WHAT YOU WILL DO —
[a] In the article on Greg Bird's 2018 struggles with the Yankees, who delivered the pinch-hit homer in the ninth inning?
[b] Carry on the article about Greg Bird's search for consistency in the 2018 Yankees season, starting right after its final sentence.

SUPPLIED TEXT —
↓

By comparison, the quest for the Holy Grail was child’s play compared to Greg Bird’s search for consistency during the 2018 Yankees season.

The discovery didn’t come Tuesday.

Bird started for just the second time in six games, riding an 0-for-17 skid. He left the 5-4 win over the White Sox 0-for-21. He hit the ball hard in his first three at-bats, with two fly outs to right and a line-drive double play to first to show for it. Then, with a runner in scoring position and the score at 4-4 in the eighth, he popped out to short.

“An out’s an out and a hit’s a hit. You just keep going, that’s it, really,” said Bird, whose night became a mere footnote when Neil Walker delivered a pinch-hit homer in the ninth. “Found some barrels, that’s a good thing.”

Barrels, but no hits. Bird has been ravaged by injuries and surgeries. He missed all of 2016 with shoulder surgeries. Ankle surgeries took away big chunks of 2017 and again at the start of this season. Manager Aaron Boone has maintained Bird is the victim of stamina shortage. You sit for so long, it takes a while to build everything back.

“That’s part of it, absolutely,” Boone said. “Coming off of surgery, missing significant time, it’s just building that stamina, that strength to where you’re back to. When you’re a big-league player, you’re like a race car getting everything firing properly. That’s what makes guys special and hopefully, the work he continues to put in can get him to that point because we know when he’s right, he’s a difference-maker.”

↑

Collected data
↓

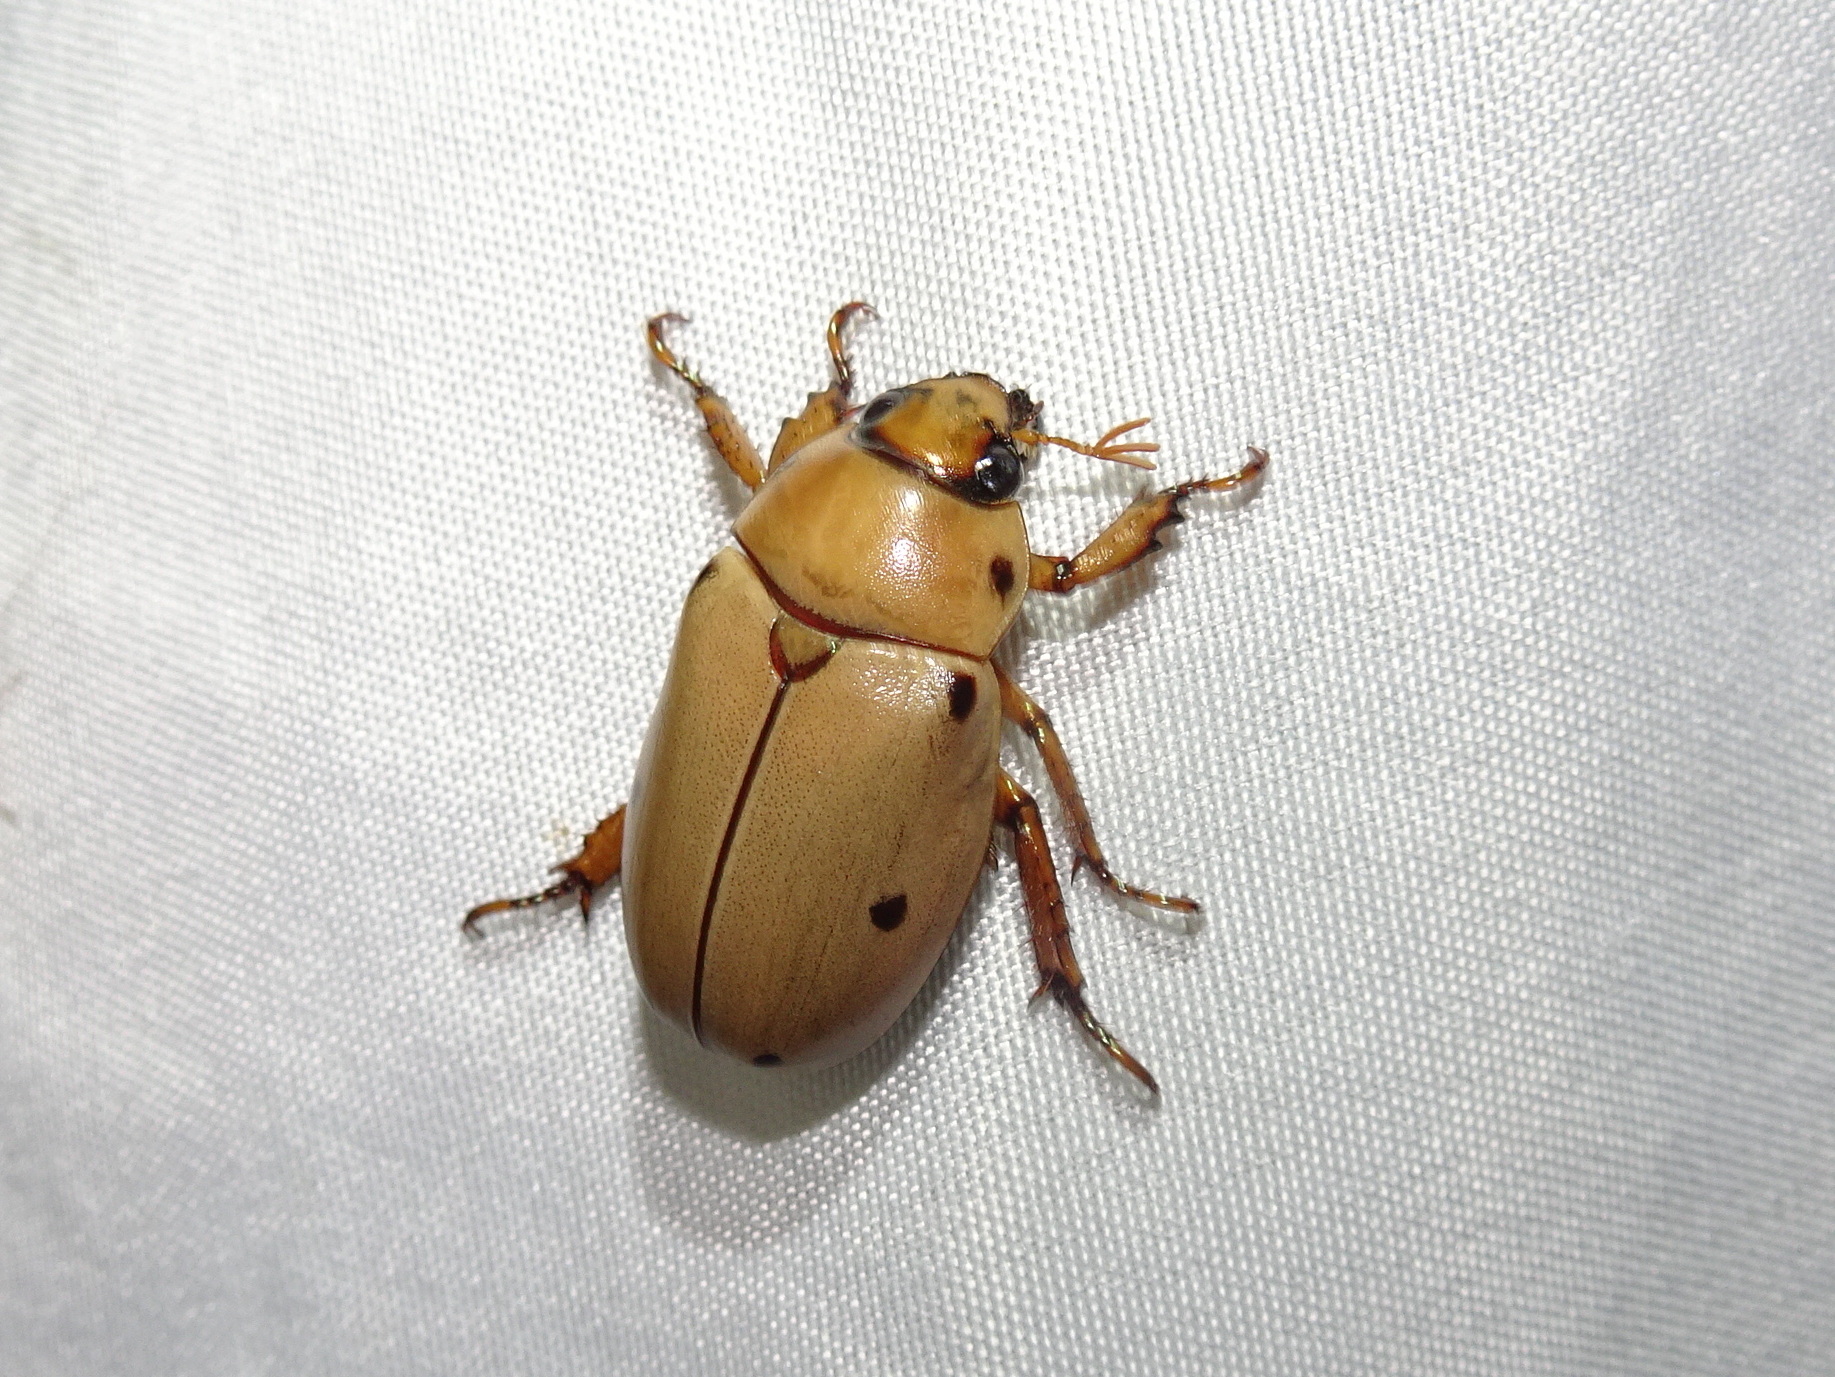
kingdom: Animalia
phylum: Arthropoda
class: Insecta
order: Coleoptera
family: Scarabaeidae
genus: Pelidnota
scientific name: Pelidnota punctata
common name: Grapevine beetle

↑

PER-TASK OUTPUTS —
[a] Neil Walker

[b]
But this season has been a statistical nightmare. Health finally has arrived. Production has not, although the Yankees think he’s right there.

“His work’s been good. We’ve just got to get the results in the game. … Just got to have more consistent at-bats,” hitting coach Marcus Thames said.

“It’s about consistency. I feel like this year I’m had more trouble finding that consistency for sure,” said Bird, who essentially had been displaced by Luke Voit.

“You’ve just got to keep going. Keep looking for it, keep finding it. Sometimes, I think we get too wrapped up in trying to find it instead of letting kind of happen. Sometimes less is more,” said Bird, who insisted his ankle is fine. “I’m fine. I’m right where I need to be.”

The game started horribly for Bird. He dropped an easy flip to first from second baseman Ronald Torreyes to allow Yolmer Sanchez, the game’s first batter, to reach.

“That was stupid. I have a glove that I’ve been using and it’s been tearing so I’ve been switched over and that one just popped out. It happens,” Bird said. “It was just a dumb mistake.”